“What are your thoughts?” asked the husband to the wife.
“Hmmmmmm,” murmured the wife, stalling for time.
What is it about thoughts that make us want to hold on to them? As if the neural impulse that fires before the “I can’t believe he’s telling the same story again,” is any more reliable than the one that sends, “God, I love his smile.” As if in an eye blink, there won’t be another thought that contradicts the last one. My mind ping pongs from scandalous accusation to conclusive summary to opening argument to aspersion to doubt to finality to modest self-blame.
Like a stone on the water’s surface, my thoughts barely touch down. Judgment after criticism, displeasure after righteousness, six, eight, twelve times. My husband’s record is 17 – stone skips; with me, though, the tally is higher, innumerable scrapes across the surface before plummeting below, pulled to the depths of the sea’s floor.
I haven’t mastered the wrist movement necessary to skip stones. I stand at the water’s edge, convinced that this time the stone will alight at the water’s surface, this time I will figure out what is needed to cast the stone out toward the horizon. I search for good stones, flattened and smoothed over eons of time sent out and returned to the shore. Every time my throw is off. The stones land heavily, artlessly, announcing their failure with a loud, watery kerplunk, making it no more than a mere countable feet from the sandy edge where I remain.
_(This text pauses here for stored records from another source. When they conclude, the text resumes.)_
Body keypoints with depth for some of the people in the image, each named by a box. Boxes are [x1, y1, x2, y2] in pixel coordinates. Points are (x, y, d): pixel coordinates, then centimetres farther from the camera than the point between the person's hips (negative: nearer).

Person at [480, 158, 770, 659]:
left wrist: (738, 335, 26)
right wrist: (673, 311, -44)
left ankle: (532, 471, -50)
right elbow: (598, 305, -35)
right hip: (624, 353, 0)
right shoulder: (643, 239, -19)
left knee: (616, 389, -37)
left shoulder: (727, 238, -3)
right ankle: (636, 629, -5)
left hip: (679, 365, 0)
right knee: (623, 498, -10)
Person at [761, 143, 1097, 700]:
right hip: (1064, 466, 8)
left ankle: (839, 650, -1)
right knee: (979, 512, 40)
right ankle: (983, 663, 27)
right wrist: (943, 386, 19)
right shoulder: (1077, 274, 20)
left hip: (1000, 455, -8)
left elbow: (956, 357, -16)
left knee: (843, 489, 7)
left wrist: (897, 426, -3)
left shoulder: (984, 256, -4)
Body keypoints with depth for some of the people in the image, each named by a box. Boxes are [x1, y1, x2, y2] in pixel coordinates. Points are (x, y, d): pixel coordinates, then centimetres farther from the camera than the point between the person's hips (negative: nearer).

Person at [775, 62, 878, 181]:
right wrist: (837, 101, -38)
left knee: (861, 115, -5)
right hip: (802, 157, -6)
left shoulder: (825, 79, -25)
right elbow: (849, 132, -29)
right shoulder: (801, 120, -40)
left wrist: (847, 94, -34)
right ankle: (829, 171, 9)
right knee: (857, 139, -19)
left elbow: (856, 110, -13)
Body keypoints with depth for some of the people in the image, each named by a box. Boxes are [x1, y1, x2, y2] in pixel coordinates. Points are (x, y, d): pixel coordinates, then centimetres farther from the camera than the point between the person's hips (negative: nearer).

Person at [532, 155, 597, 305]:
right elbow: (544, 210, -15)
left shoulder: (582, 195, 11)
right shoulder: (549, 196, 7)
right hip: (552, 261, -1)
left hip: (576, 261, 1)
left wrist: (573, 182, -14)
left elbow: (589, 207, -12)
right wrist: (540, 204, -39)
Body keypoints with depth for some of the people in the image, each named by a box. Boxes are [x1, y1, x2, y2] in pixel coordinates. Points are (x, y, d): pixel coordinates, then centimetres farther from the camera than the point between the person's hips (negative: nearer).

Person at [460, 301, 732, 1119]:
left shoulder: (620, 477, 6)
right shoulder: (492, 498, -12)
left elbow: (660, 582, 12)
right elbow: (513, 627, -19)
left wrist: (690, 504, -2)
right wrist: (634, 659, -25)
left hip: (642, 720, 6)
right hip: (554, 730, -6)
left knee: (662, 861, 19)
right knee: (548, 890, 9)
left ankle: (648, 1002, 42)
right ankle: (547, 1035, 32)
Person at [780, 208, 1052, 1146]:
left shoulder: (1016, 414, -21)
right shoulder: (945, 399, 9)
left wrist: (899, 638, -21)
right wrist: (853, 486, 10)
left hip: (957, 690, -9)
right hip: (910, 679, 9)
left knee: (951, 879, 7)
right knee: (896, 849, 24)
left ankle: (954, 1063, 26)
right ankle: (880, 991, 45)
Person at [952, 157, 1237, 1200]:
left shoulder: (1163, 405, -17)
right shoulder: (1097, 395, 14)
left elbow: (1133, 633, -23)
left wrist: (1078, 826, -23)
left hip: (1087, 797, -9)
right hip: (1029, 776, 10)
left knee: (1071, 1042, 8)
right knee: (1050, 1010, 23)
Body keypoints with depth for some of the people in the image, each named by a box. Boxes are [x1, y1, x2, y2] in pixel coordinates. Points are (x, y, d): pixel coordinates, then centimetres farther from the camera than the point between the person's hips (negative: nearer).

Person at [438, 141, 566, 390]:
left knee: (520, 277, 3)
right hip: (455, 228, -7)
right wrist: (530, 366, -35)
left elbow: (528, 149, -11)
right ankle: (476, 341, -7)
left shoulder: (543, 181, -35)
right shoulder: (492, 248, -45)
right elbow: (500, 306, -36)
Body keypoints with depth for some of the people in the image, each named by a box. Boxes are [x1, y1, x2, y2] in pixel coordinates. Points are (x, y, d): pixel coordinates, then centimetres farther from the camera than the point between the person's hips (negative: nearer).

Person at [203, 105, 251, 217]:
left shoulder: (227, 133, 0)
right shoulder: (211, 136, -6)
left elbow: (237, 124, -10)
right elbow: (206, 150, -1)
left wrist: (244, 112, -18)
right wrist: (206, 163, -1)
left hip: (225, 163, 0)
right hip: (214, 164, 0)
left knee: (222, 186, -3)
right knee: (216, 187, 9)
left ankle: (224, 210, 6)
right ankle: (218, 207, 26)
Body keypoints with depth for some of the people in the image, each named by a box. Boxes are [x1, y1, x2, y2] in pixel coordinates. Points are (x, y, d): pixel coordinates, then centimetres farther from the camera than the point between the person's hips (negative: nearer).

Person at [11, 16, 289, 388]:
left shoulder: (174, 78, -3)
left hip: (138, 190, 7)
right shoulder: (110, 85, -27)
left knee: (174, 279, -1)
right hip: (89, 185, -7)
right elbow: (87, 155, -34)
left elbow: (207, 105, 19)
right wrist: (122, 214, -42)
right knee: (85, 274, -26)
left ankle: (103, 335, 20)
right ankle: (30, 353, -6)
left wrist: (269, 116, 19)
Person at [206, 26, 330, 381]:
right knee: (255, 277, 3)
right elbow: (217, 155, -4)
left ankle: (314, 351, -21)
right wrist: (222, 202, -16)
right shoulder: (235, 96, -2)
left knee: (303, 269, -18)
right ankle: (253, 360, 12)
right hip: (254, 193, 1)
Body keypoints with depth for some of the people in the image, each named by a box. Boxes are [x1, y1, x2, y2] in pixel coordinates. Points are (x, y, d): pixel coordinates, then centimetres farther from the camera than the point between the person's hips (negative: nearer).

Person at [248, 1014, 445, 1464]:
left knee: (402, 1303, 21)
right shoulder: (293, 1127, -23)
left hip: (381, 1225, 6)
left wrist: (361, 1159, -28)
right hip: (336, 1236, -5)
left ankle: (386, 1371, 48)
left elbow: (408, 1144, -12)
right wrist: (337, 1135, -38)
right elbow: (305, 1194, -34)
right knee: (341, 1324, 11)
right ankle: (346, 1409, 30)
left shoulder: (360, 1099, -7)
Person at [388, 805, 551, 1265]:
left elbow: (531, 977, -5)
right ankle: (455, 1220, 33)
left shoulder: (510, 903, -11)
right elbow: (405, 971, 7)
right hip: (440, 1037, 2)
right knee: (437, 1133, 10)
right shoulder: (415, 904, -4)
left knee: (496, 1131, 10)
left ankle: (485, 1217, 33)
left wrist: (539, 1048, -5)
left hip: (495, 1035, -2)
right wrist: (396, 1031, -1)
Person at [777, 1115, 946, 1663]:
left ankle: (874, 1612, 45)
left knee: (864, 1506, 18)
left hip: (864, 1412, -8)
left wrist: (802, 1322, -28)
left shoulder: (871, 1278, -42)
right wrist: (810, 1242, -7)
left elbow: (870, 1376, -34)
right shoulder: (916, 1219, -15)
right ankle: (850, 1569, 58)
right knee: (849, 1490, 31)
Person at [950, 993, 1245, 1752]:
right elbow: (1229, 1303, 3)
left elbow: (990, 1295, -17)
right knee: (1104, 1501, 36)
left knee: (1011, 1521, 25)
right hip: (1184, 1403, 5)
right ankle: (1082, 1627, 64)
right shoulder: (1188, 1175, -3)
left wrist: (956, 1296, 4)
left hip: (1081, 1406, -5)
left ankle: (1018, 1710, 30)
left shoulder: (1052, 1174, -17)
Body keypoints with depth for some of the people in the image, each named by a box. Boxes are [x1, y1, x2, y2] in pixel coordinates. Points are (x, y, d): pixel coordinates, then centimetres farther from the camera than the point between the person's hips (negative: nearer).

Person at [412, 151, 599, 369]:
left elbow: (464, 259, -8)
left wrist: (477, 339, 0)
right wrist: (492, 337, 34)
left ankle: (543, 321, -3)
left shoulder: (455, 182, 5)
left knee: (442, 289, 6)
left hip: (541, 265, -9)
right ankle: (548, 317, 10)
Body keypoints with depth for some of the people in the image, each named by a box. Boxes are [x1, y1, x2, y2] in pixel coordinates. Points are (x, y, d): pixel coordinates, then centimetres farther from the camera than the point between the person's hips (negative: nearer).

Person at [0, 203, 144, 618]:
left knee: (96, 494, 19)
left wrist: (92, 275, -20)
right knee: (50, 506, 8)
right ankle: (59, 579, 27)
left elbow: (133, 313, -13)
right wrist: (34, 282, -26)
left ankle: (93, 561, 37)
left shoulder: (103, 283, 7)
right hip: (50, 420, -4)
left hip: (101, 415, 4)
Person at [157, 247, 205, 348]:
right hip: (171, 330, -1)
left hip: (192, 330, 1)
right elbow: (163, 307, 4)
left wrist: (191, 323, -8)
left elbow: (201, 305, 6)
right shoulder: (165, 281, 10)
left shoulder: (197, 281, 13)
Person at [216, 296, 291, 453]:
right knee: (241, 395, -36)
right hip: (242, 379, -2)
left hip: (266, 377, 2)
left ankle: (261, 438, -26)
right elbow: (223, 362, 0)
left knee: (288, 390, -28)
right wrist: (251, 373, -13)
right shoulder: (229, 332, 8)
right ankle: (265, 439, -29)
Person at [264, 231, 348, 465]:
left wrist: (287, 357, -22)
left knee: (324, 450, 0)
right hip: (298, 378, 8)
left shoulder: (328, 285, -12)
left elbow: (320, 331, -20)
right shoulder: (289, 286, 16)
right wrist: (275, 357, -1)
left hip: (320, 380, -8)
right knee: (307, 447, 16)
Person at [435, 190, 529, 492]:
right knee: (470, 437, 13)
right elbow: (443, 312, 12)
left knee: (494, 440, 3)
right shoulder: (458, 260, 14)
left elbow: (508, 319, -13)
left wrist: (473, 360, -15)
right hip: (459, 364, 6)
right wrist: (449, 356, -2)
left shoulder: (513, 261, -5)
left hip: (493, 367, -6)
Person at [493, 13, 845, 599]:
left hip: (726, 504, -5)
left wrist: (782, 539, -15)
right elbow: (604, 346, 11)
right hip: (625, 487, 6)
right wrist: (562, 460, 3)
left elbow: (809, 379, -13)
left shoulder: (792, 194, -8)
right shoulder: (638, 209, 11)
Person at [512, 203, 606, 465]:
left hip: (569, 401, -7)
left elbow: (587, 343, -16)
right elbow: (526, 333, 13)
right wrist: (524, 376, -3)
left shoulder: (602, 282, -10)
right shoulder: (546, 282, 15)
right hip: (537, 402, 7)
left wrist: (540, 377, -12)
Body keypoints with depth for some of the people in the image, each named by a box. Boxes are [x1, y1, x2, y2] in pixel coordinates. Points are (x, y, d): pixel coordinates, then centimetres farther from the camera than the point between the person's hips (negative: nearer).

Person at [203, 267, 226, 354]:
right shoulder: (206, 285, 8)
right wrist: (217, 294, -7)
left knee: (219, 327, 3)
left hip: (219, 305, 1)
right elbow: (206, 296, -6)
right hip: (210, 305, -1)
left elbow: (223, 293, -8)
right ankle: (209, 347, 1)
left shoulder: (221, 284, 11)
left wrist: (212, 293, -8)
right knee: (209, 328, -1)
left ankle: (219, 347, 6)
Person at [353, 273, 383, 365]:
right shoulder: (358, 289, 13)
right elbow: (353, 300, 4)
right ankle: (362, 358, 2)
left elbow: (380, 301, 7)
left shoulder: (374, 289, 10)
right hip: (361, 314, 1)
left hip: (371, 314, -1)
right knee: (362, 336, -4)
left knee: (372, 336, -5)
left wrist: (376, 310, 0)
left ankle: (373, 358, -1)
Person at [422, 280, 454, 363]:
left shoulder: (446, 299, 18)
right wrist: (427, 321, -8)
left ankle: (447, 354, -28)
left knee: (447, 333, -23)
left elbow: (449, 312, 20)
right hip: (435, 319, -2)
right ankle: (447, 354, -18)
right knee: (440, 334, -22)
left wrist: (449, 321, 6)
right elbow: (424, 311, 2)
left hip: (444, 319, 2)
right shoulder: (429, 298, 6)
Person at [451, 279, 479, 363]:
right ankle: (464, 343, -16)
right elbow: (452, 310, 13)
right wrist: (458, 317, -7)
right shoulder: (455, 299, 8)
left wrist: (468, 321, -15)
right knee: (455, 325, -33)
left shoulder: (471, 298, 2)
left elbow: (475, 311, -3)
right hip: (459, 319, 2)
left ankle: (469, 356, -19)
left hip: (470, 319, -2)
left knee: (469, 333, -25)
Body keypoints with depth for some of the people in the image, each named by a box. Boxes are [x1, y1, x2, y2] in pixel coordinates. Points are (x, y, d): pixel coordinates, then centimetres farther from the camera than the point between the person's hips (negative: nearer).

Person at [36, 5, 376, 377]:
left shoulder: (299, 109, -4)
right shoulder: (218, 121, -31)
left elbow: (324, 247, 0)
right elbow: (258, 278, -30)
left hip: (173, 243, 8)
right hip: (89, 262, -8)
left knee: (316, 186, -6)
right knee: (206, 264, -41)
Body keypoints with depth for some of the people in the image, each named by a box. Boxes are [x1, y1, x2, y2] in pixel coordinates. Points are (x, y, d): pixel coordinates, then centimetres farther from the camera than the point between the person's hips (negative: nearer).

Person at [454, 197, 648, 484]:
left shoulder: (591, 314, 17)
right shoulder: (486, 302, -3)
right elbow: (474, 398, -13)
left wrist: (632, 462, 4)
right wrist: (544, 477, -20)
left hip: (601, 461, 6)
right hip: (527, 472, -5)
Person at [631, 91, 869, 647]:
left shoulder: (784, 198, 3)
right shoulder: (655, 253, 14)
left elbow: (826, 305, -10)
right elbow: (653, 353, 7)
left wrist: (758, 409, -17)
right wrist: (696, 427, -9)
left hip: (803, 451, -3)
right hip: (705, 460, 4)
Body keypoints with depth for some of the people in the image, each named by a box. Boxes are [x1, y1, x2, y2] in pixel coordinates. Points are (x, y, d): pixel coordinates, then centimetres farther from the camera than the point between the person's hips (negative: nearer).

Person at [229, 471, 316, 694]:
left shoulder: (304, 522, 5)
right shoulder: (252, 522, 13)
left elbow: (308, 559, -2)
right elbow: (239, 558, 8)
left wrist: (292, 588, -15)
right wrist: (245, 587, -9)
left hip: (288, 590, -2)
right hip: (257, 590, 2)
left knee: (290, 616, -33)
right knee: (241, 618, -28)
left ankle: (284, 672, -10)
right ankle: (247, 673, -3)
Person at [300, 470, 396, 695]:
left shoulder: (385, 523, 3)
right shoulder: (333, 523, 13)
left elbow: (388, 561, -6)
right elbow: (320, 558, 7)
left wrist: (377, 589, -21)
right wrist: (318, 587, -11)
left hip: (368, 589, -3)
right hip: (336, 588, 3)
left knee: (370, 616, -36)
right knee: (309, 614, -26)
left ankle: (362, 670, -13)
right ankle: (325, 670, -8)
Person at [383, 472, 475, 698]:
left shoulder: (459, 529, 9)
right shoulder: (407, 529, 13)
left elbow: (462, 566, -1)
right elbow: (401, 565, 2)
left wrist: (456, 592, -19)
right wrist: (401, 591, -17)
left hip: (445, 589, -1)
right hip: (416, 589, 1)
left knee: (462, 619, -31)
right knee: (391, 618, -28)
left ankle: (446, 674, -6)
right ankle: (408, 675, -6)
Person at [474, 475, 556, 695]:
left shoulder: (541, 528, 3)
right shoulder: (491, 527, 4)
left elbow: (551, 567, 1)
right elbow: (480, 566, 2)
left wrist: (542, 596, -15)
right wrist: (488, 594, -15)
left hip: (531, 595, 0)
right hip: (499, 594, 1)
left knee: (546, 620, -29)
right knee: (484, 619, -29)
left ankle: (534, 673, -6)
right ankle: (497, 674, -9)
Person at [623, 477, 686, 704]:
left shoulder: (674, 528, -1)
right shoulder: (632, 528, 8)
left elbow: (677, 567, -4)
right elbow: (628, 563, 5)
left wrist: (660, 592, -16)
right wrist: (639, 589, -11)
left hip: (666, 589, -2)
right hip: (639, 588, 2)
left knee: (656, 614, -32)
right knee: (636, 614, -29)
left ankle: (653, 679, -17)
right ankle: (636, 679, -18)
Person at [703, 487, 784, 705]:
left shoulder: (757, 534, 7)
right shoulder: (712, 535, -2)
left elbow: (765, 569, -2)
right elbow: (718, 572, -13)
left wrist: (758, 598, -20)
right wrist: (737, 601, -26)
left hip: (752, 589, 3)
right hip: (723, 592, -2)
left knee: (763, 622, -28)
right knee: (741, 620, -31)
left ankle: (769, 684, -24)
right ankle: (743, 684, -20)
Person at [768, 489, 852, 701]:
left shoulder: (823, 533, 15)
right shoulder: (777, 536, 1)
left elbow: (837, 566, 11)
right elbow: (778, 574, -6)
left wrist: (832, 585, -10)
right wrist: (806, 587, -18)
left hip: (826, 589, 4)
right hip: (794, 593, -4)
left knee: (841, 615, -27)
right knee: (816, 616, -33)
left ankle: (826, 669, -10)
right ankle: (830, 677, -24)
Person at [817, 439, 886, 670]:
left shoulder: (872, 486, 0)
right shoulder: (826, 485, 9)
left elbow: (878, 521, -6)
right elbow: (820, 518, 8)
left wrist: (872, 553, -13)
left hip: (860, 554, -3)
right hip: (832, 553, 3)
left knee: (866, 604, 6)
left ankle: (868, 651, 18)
What are my thoughts? Hmmmmm.
The very first time we were all together at the water’s edge, my husband began to teach my son how to skim stones. He reached without looking, scooped up a handful of stones, then stood at the edge and casually launched them, one after another. Six, eight, twelve skips. Some fell after just one or two, but most stayed aloft long enough so we could count along in sing-song. The arc of his arm, the simultaneous effort and ease, the shine of the water interrupted by little circles of disturbance at the surface, the sureness of passing along a crucial life skill, the way a grown man stood beside a small boy whose young hand emptied prematurely before he could raise his tiny arm fully to his side, both looking out toward the horizon, both knowing that everything depended on the throw.